TO W. A. Cowdery, Esq.
I have received, of late, several communications from you, containing several questions. Not long since, you wished me to express my mind, either publicly or privately, upon a few remarks of the Savior, as recorded in Mat. 16:16, 17 & 18—
"And Simon Peter answered and said, Thou art the Christ, the Son of the living God. And Jesus answered and said unto him, Blessed art thou, Simon Bar-jona: for flesh and blood hath not revealed it unto thee, but my Father which is in heaven. And I say also unto thee, that thou art Peter, and upon this rock I will build my church: and the gates of hell shall not prevail against it."
It is plain that the Savior never did nor never will build his church upon any other foundation, or sustain it upon any other principle, than he there represents to Peter, viz:—of revelation from the Father that he was the Christ. Erect a church upon any other foundation and when the storm comes it msnt [must] fall. And the only reason why his church was not always on earth, is, that men ceased to obtain revelations from heaven. And the only reason why they were deceived in time past, and will be in the last days, is because they do not know that Jesus is the Christ!

--

INSTRUCTION A: According to the letter, why was the Savior's church not always on earth?

SUPPLIED MATERIAL:
--

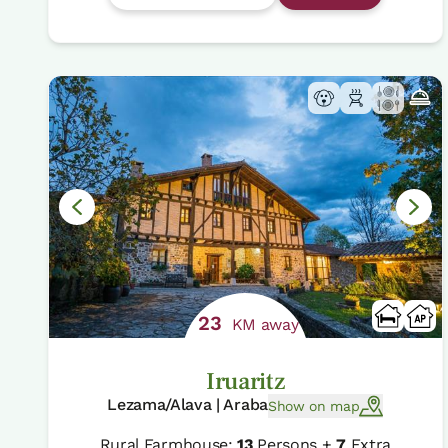
23
KM away
Iruaritz
Lezama/Alava | Araba
Show on map
Rural Farmhouse:
13
Persons +
7
Extra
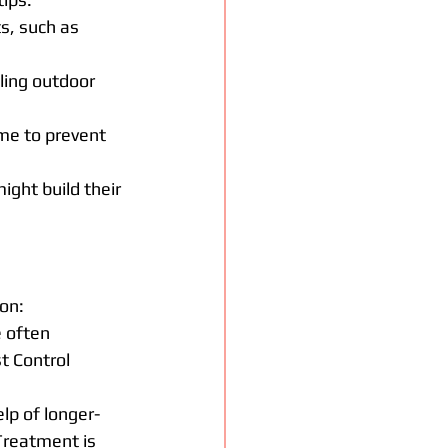
s, such as 
ling outdoor 
me to prevent 
ght build their 
on:
e often 
 Control 
lp of longer-
Treatment is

--

INSTRUCTION B: Rewrite the text read from each page in the listing, changing "Persons" to "Guests" and keeping everything else the same. Leave out the pictures.

SOLUTION A: Because men ceased to obtain revelations from heaven.

SOLUTION B:
23
KM away
Iruaritz
Lezama/Alava | Araba
Show on map
Rural Farmhouse:
13
Guests +
7
Extra
s, such as 
ling outdoor 
me to prevent 
ght build their 
on:
e often 
 Control 
lp of longer-
Treatment is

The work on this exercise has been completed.